Sunday, June 03, 2007

Quote of the day ... with tangential commentary

"The Grecians and Romans were strongly possessed of the spirit of liberty but not the principle, for at the time that they were determined not to be slaves themselves, they employed their power to enslave the rest of mankind" - Thomas Paine, The American Crisis #5

H/t to this commenter at The Mahablog in response to this post about the NSD issued by President Bush that would apparently make him a dictator in the case of a "catsphrophic emergency" which previously wrote about here. The story has generated some moderate buzz on the internet across the ideological spectrum, with bother liberal bloggers such as Barbara O'Brien linked above and conservative commentators such as Jerome Corsi (in this column) worrying about the initiative, but it has generally escaped in serious news coverage.

I used to do a series of posts titled "Broken Democracy Watch", and the failure of this story to spark national discussion and vigorous inquiry from Congress I think would qualifiy for that series. Although there has been little national news coverage, one of the few journalists in the country who does consistently concern himself with matters concerning the future of democracy, Charlie Savage, did see fit to write an article about the directive, which sheds more light on the anti-democratic nature of it. Savage points out that that the new policy was posted to the White House website on May 9 "without any further announcements or press briefings." Yet given that this new policy raises serious constitutional questions about what kind of government we'd be left with in the case of some vaguely defined emergency, one would think this might be something that the American people and Congress should have a say in, a point that was raised by several Constitutional groups in the article

Sharon Bradford Franklin , the senior counsel at the Constitution Project, a bipartisan think-tank that promotes constitutional safeguards, said the policy's definition "is so broad that it raises serious concerns about when and how this might be used to authorize unchecked executive action."

But Johndroe said it was necessary for a loosely-worded definition because the goverment can't be sure what kind of emergency might arise.

"I don't think you want to have anything in the directive that would tie the president's hands from being able to implement emergency action," he said.

The policy also does not contain a direct reference to statutes in which Congress has imposed checks and balances on the president's power to impose martial law or other extraordinary measures.

For example, the policy does not explicitly acknowledge the National Emergencies Act, a post-Watergate law that gives Congress the right to override the president's determination that a national emergency still exists, activating the president's emergency powers.

The policy says that it "shall be implemented consistent with applicable law," but it does not say which laws are "applicable." Because the Bush legal team has pushed a controversial theory that the Constitution gives the president an unwritten power to disobey laws at his own discretion to protect national security, some specialists said that the vagueness of the policy is troubling.

Asked if the White House believes that the National Emergencies Act is a constitutional constraint on executive power and thus would apply, Johndroe repeated only that "Anything developed would be consistent with all applicable laws."
But despite the troubling implications (e.g. Bush gets to declare himself dictator on his say so without-nay-despite pre-existing Congressional checks against such an usurpation) White House spokesman Gordan Johndroe asserted that the American public needs no explanation because of 9/11. So what the hell does that mean? We've already ceased being a democracy and the White House can just rewrite our system and form of government by fiat now?

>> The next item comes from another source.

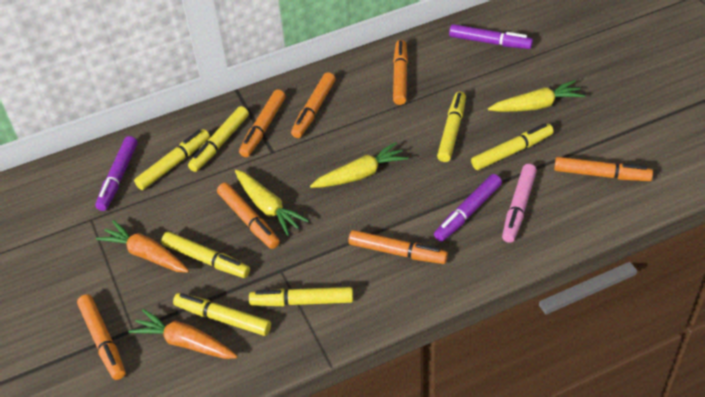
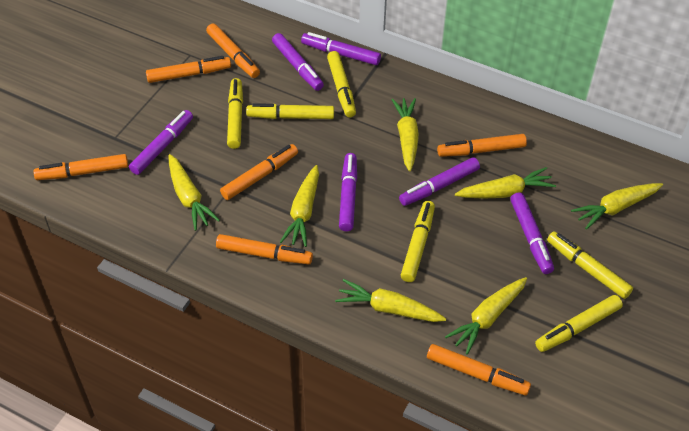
orange carrot: 2 -> 0
pink marker: 1 -> 0
purple marker: 3 -> 6
yellow carrot: 3 -> 7
yellow marker: 7 -> 6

I've said before that what Savage did in examining Bush's use of signing statements to usurp the powers of the Legislative branch and assert the right to overturn laws duly enacted by Congress needs to be done with Bush's use of Executive Orders. This is another such instance that highlights that need, as the NSD is itself a specialized form of the executive order.

If we are to save democracy, then we must have a full accounting in the public realm of all of the ways in which it has been subverted and undermined, and unless something starts to change in the way media discourse is carried out, the prospects of American democracy surviving through the 21st century are going to grow dim. Democracy can not survive without a well-informed citizenry and a press ever on guard against encroachments against our liberties.

It's on days like this that I have to pinch myself and make sure that I haven't slipped off into some dream (nightmare) to only then realize that I am in fact living in some strange bizarro proto-1984 version of America. If we are going to establish COG plans in case of some sort of national emergency, then the American people must have some assurances that there will be checks in place to preserve the rule of law. Let us not make the mistakes the post WWI Germans made and write an Article 48 into our Constitution (or rather let President Bush and his lawyers pretend that one already exists in Article II).

And although I agree with much of this Alternet article about the inherent dangers of the theory of a unitary executive, we need not even wander into the realm of speculative conspiracy to take alarm at the nature of this directive. The point is that NO PERSON should be above the law in this country and that NO PERSON has the power to rewrite the Constitution by personal fiat and assertion. The new NSD and the theory of a "unitary executive" are in themselves enough to take alarm at. Have we as a nation forgotten the principles that the founders put their lives on the line for?

"[I]t is proper to take alarm at the first experiment on our liberties. We hold this prudent jealousy to be the first duty of citizens, and one of [the] noblest characteristics of the late Revolution. " - James Madison, "Memorial and Remonstrance" (1785)

Will democracy survive if we forget the price of liberty is eternal vigilance - what Madison called "the first duty of citizens?"